The average car width in Europe increased from 170,5 cm in 2001 to 180,2 cm in 2020. According to research by the environmental organization Transport & Environment (T&E), newly sold passenger cars are getting one centimeter wider, on average, every two years. And without any regulatory action by European lawmakers, this trend will continue due to the rising sales of SUVs.

Higher parking fees

Paris could be the first major European capital to tackle this trend if citizens endorse higher parking charges for SUVs in a referendum next month, on February 4th. A recent poll by the Clean Cities Campaign found that around two-thirds of Parisians favor higher parking fees for large, heavy, and polluting vehicles.
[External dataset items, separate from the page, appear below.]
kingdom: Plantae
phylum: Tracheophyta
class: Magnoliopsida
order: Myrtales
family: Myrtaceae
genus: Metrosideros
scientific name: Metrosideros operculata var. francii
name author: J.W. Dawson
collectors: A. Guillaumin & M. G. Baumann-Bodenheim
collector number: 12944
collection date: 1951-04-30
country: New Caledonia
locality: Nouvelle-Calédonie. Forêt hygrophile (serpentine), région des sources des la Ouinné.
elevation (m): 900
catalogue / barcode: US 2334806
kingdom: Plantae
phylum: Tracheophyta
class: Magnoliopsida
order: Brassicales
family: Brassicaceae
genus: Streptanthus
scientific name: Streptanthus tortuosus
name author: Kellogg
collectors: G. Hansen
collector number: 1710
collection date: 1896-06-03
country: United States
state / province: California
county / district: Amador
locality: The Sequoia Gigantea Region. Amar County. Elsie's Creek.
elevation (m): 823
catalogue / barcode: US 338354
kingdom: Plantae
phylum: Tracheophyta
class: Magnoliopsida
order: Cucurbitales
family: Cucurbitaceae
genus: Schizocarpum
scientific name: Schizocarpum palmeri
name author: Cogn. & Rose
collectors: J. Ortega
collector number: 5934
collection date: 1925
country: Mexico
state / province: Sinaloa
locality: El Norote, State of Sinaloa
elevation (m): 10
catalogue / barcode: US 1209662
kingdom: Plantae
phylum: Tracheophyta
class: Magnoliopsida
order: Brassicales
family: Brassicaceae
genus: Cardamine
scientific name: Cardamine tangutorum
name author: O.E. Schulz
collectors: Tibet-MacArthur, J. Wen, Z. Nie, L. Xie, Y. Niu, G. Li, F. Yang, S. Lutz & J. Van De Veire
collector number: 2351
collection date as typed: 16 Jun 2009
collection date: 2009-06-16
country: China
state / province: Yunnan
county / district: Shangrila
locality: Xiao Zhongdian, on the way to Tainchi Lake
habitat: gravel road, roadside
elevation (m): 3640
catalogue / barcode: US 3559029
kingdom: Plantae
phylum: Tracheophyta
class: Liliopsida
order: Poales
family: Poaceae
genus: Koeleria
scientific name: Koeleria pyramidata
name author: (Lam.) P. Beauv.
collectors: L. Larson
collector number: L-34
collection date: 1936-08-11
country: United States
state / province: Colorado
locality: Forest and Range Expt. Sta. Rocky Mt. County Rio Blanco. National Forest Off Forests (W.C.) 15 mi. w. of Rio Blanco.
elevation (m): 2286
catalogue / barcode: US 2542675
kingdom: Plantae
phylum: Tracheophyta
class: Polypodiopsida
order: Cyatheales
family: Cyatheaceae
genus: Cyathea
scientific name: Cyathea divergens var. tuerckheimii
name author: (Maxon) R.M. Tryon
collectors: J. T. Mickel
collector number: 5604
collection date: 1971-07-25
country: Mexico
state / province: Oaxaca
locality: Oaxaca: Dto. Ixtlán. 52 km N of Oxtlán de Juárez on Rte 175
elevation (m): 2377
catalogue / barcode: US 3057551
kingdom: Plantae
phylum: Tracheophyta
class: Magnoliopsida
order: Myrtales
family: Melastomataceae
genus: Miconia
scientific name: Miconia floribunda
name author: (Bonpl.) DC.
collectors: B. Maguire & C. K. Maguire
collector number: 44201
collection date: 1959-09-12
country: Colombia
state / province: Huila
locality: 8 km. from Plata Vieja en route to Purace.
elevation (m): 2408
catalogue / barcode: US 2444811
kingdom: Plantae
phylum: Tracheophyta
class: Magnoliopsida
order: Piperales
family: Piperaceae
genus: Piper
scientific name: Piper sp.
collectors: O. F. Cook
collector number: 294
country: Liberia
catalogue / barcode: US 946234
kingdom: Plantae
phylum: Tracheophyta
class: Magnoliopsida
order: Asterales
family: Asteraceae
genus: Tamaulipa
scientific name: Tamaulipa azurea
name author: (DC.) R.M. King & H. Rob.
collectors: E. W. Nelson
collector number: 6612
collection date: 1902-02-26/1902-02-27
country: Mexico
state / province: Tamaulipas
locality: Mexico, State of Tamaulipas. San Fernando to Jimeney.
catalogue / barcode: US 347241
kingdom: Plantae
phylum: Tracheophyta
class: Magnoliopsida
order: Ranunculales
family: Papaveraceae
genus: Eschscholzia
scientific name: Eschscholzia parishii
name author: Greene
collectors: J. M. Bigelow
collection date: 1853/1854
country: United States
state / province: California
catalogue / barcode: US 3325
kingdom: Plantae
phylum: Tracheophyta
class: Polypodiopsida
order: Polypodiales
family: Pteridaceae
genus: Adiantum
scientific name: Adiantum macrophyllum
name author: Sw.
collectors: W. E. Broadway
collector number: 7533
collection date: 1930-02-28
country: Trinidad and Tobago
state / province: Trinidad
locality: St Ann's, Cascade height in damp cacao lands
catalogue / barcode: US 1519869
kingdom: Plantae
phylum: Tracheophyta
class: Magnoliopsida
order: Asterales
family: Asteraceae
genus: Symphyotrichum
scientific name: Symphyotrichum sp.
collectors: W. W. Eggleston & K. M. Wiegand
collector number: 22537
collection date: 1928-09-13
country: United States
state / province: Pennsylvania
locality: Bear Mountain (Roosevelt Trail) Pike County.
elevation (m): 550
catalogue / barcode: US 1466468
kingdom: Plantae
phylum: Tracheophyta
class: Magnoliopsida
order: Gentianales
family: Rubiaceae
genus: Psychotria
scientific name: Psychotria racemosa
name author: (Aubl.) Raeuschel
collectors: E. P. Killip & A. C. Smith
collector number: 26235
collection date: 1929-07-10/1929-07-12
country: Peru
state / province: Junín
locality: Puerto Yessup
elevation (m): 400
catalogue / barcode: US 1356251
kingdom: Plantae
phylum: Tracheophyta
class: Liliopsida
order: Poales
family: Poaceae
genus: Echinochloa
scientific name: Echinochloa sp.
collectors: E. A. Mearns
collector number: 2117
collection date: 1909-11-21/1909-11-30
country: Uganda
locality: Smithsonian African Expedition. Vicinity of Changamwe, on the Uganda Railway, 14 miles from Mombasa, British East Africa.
If approved, new measures in the French capital would set an important precedent for many other European cities considering similar changes. The new rules would triple the parking price to €18/hour in central districts and 12 in other areas but would not apply to Paris residents’ parking.

Ever-wider trend

The average width of new cars in the EU now exceeds 1,80 m, and around half of the sales exceed this figure. 1,80 m is a crucial threshold because it is a frequently used minimum specification for the width of on-street parking in Europe.

Troublingly, the ever-wider trend continues with large SUVs and pickups approaching or exceeding 2 m, like the BMW X5 (2,004 m), the Land Rover Defender (1,996 m) or the Kia EV9 (1,98 m).

Crucial space for other road users

The trend toward wider vehicles reduces the road space available for other vehicles and cyclists, while parked cars encroach on footpaths. So, reviewing the maximum width limit of light-duty vehicles – cars, crossovers, SUVs, pickups, and vans – is vital to protect public space from further encroachment, including footpaths, roadways, and adjoining parking.

Such a review must also consider the road safety risks posed by ever-wider SUVs, particularly since increased width enables further raising of the vehicle’s height. Vehicle fronts raised by 10 cm carry a 30% higher risk of fatalities in collisions with pedestrians and cyclists.